How to calculate DPM particle flow rate for a 2D axisymmetric case
 

Given the 2D geometry with an axis, how do we calculate the flow rate?

Geometry: Attachment 78565 Inlet : Attachment 78566

Surface injection = inlet (6 mesh grid points) , mass flow rate = 3.6513e-6 kg/sec , density = 1.6228 (kg/m3) , Such that wolume flow rate per grid point ( at inlet ) = 2.25 cm3/sec .

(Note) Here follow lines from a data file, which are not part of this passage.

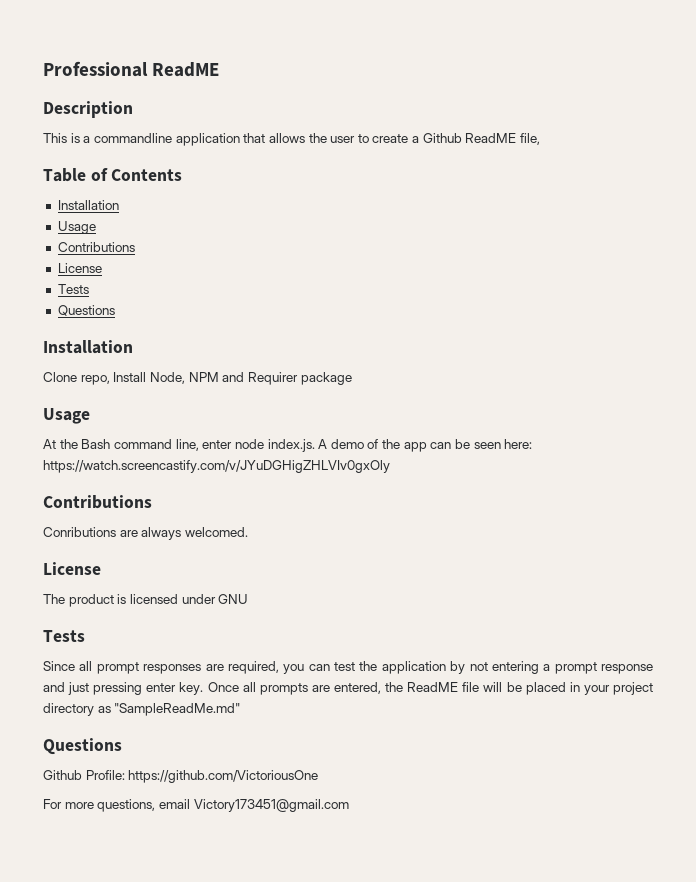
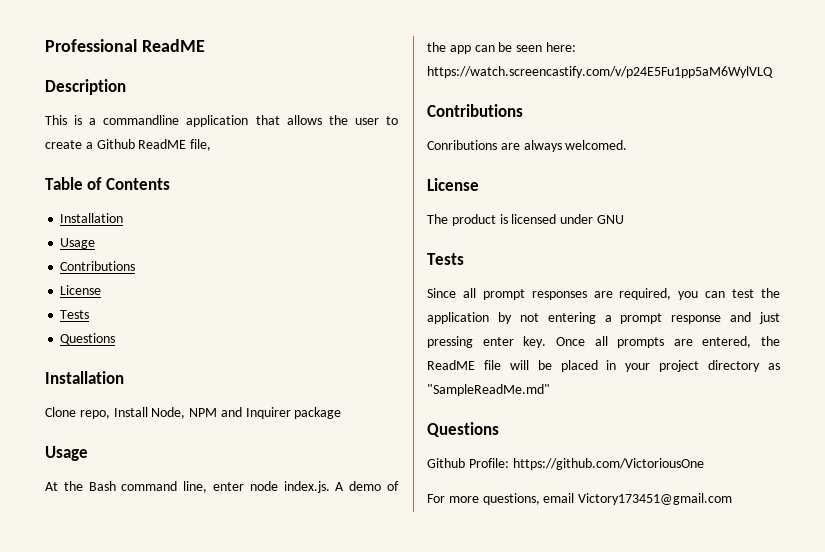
[247,372,298,385] Requirer -> [245,407,291,419] Inquirer
[43,460,390,473] https://watch.screencastify.com/v/JYuDGHigZHLVIv0gxOly -> [427,66,773,78] https://watch.screencastify.com/v/p24E5Fu1pp5aM6WylVLQ

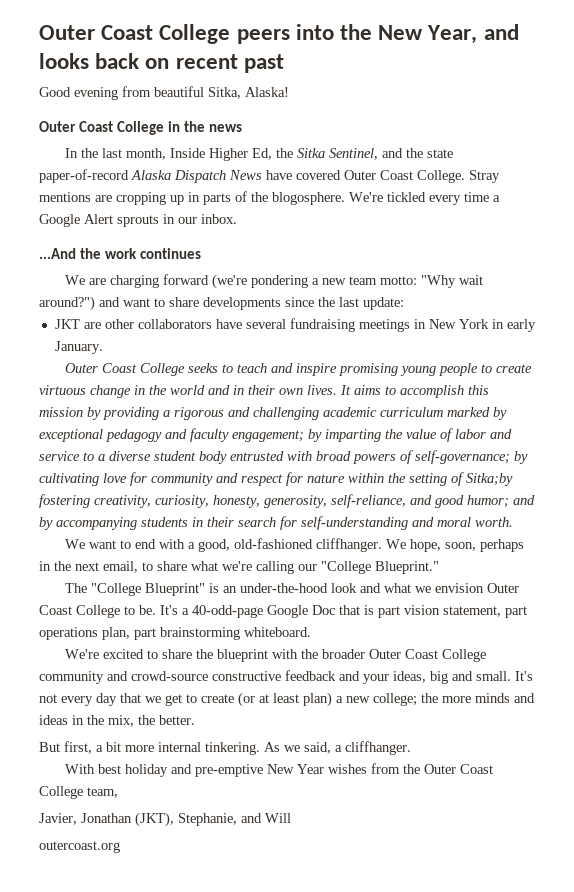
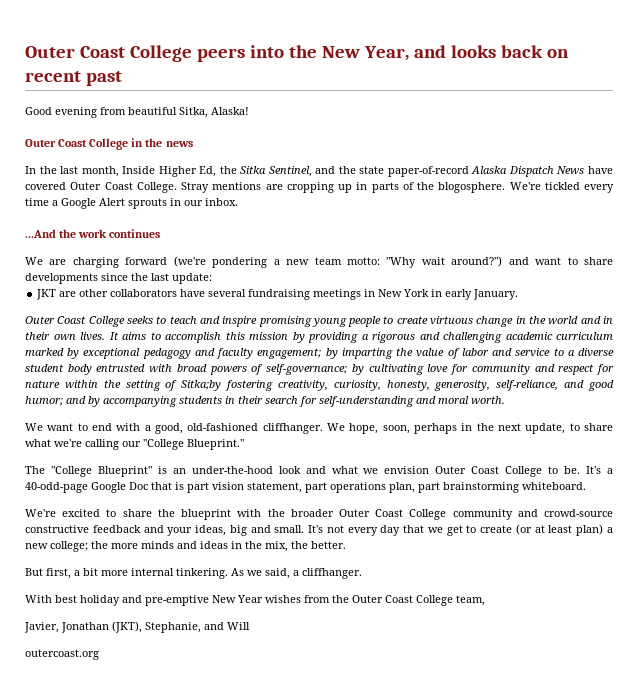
[103,561,138,573] email, -> [525,423,566,434] update,

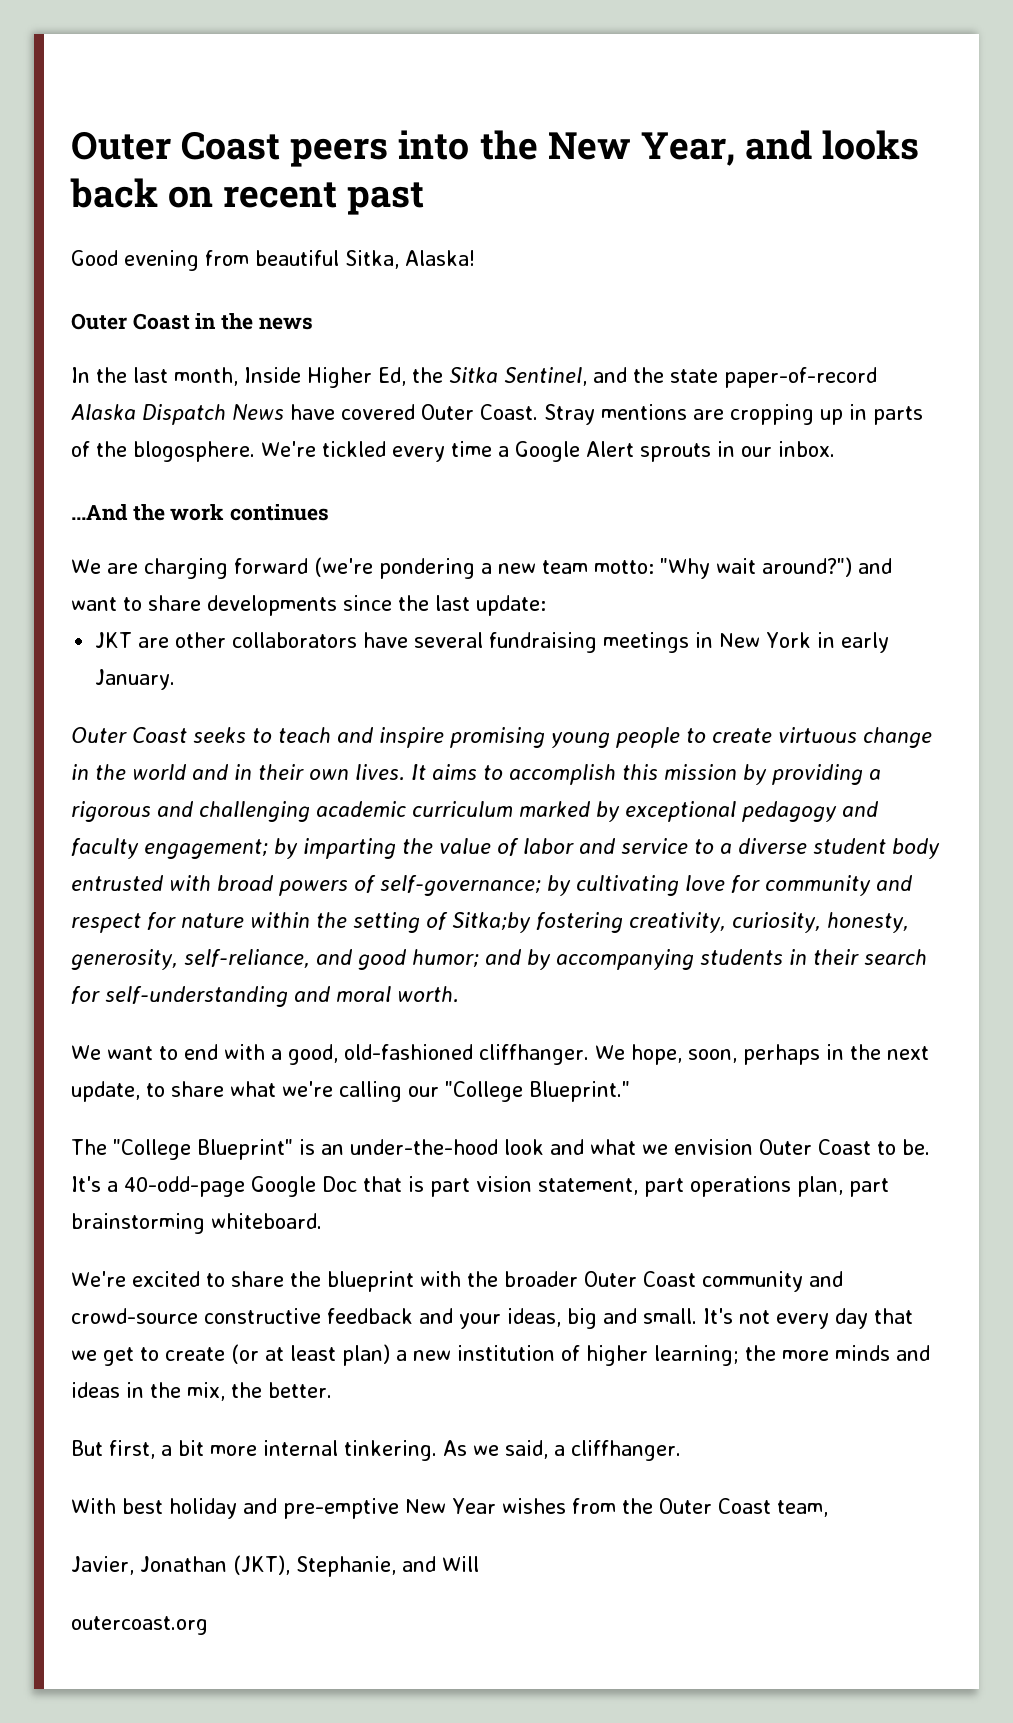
[25,45,192,62] Outer Coast College -> [71,131,281,160] Outer Coast
[89,138,129,150] College -> (190, 321) none
[104,182,177,193] Coast College. -> [480,404,538,420] Coast.
[88,316,125,327] College -> (187, 735) none
[505,466,543,477] College -> (871, 1147) none
[409,509,447,520] College -> (696, 1279) none
[50,541,88,552] college; -> [457,1345,739,1366] institution of higher learning;
[416,595,453,606] College -> (771, 1506) none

While applying the axisymmetric case, how will we be able to calculate net flow rate? Had it been a 3D case, I would have multiplied it with the total number of mesh points on the inlet surface. But how may this be in a 2D axisymmetric case?

Thanks

2D axisymmetric
 

It does not matter whether it is 2D or 3D. It is always the number of mesh points - face centers in case of 3D, and edge centers in case of 2D.

total flow rate?
 

Okay, so the total flow rate will be? As you may see from the image there are 5 edges, so will this be equal to = 5* (flow rate of 1 point)

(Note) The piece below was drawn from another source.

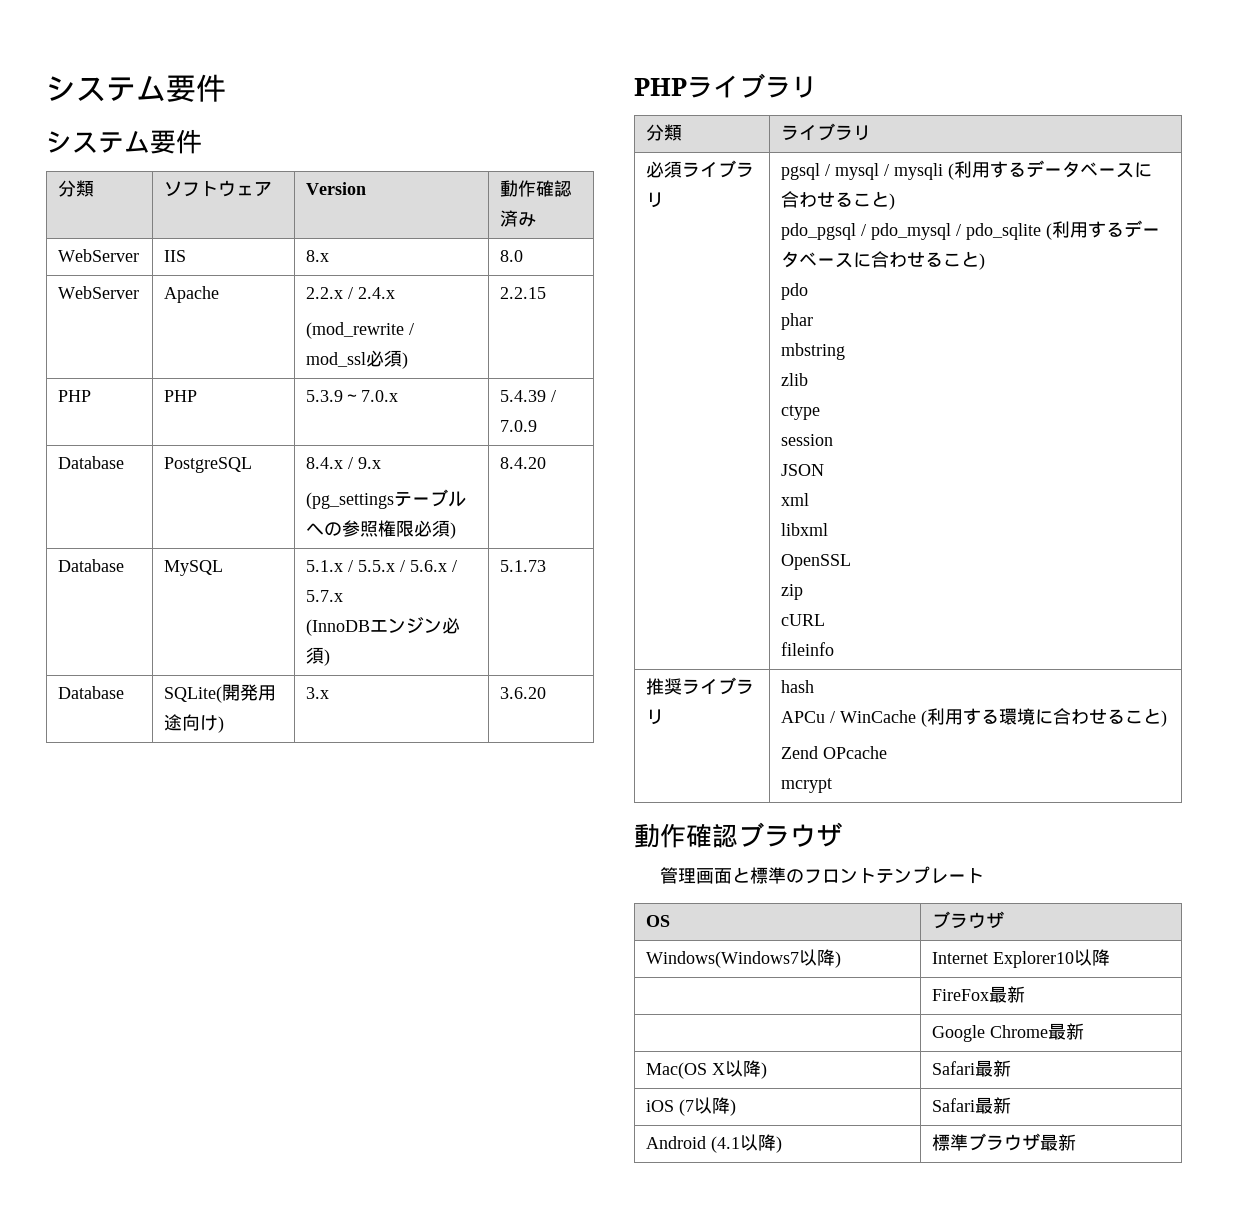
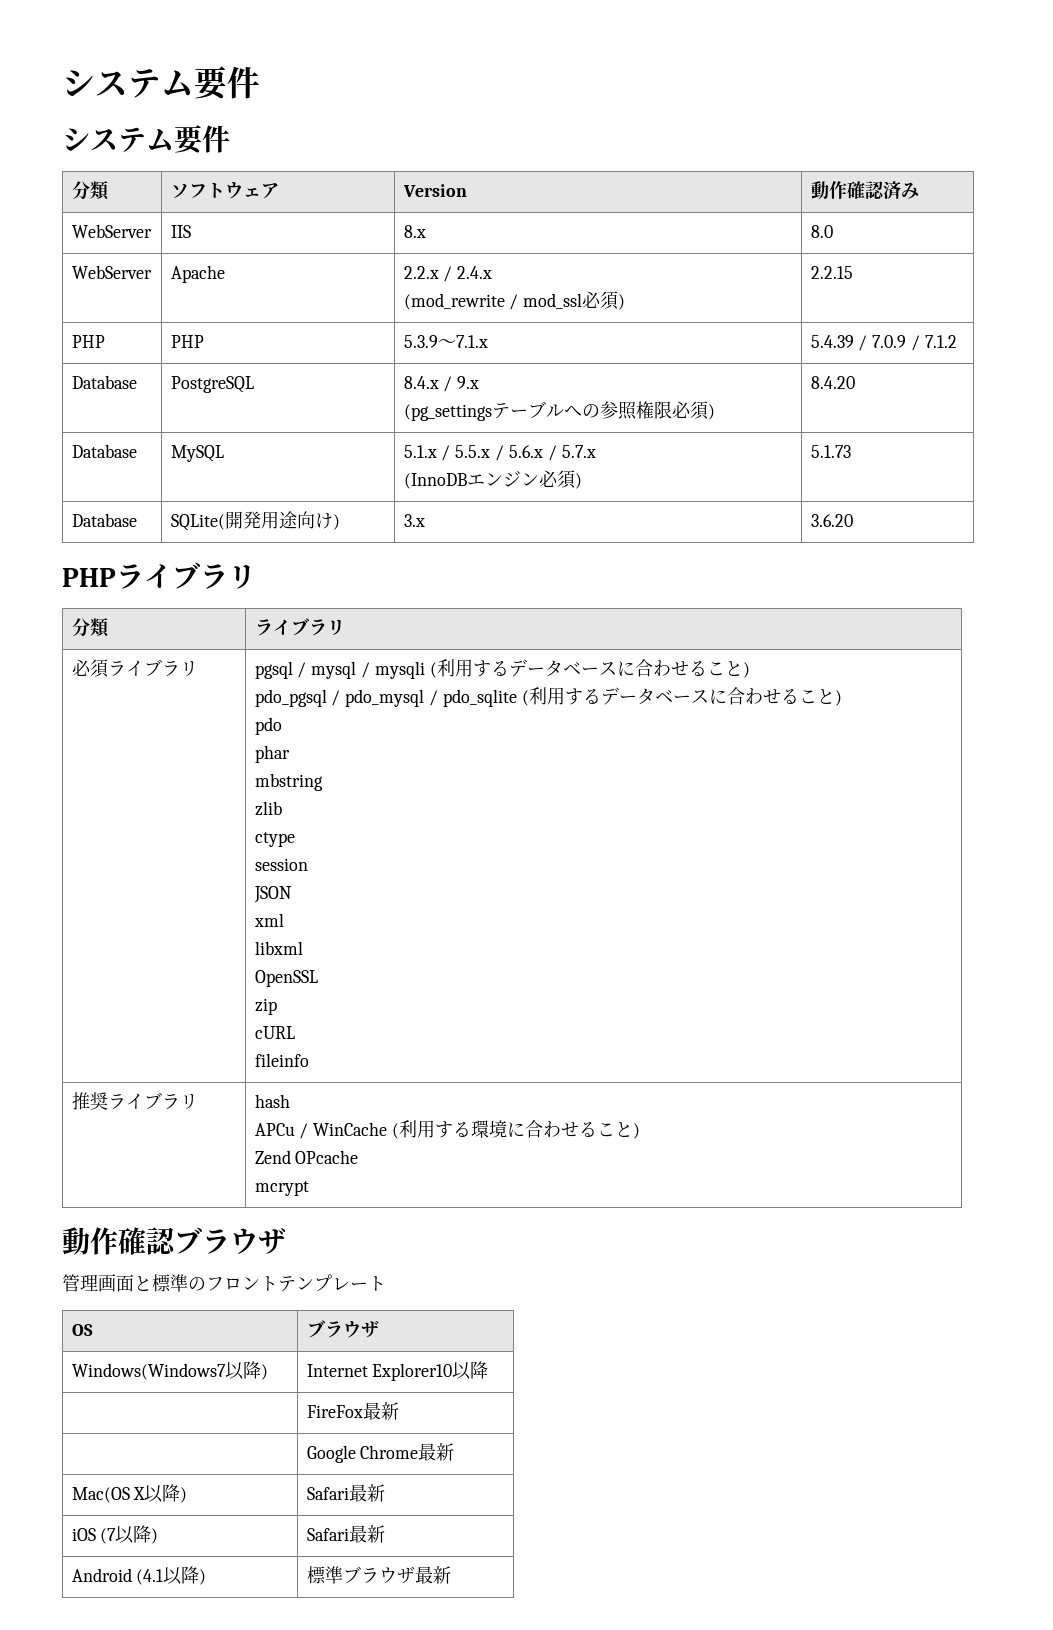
[361,390,399,402] 7.0.x -> [455,335,488,348] 7.1.x
(538, 426) none -> [911,335,957,351] / 7.1.2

Another question is how will this map to the real case? As we have the axis boundary condition. Since the experiment is actual 3D, What flow rate should I consider in the experiment?

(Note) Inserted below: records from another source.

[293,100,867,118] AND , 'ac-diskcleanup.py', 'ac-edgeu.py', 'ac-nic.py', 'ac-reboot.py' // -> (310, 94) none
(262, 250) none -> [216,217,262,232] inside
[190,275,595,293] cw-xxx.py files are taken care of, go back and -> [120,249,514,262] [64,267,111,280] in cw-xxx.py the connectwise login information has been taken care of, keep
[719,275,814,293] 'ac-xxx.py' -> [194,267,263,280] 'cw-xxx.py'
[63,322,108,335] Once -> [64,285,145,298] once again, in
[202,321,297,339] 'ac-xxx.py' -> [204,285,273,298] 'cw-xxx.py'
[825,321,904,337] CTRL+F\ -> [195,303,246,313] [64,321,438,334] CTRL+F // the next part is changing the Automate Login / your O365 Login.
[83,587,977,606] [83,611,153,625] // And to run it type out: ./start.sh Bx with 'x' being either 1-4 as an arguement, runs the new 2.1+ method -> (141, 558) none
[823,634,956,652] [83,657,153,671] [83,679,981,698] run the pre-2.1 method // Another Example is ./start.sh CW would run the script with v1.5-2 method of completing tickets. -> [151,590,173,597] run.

Will it be the same, flow rate= 5*(flow rate of 1 point)

Thank you.

Flow Rate
 

The flow rate applied for a particle injection is never per edge or per face; it is always total flow rate. Its division across faces or edges also depends on the user; it could be set to uniform or non-uniform. However, the flow rate, for discrete as well as continuous phase, in case of an axisymmetric simulation, has to be equal to that for full region, i.e., equal to what you have in the experiment or the real scenario.

experimental flow rate value?
 

I wanted to know that while I'm using this setup Attachment 78586 at the inlet, how may I find the volume flow rate of the gas which it would correspond to in the actual experimental setup?

given dpm particles (argon gas) density = 1.6228 gm/cm3.
mass flow rate = 0.01 kg/sec
inlet & geometry = already shown in the previous reply above. ( 30 mm in length with 5 edges in the mesh and axisymmetric condition )

With all this information how will I be able to find the volume flow rate which I will set in my experimental setup?

Thank you.

Volume Flow Rate
 

Volume flow rate is independent of particles or droplets. It is ratio of mass flow rate and density. So, 0.01 / 1.6228. The density value is correct, but the units you mentioned is wrong. The volume flow rate calculated is for full, circular duct.

calculations
 

so it comes as (0.01 kg/sec / 1.6228 kg/m3 ) = 0.0061621888 m3/sec that is 0.0061 * (1000 * 60 ) = 369.73 lt/min.

Will this be the flow rate I would be required to set in the experimental inlet, which is a circular pipe of diameter 60 mm?

Model ( 2D axisymmetric ) = Attachment 78589

Experimental setup = Attachment 78590

May you please have a look at the above pictures for reference.


Thank you for all the help.

Volume Flow Rate
 

Where does 1000 come from? Is it the density of the continuous phase?

Do note that axisymmetric model is valid only for the central inlet.

1 m3 to 1000 litres. yes for central inlet only. is it right?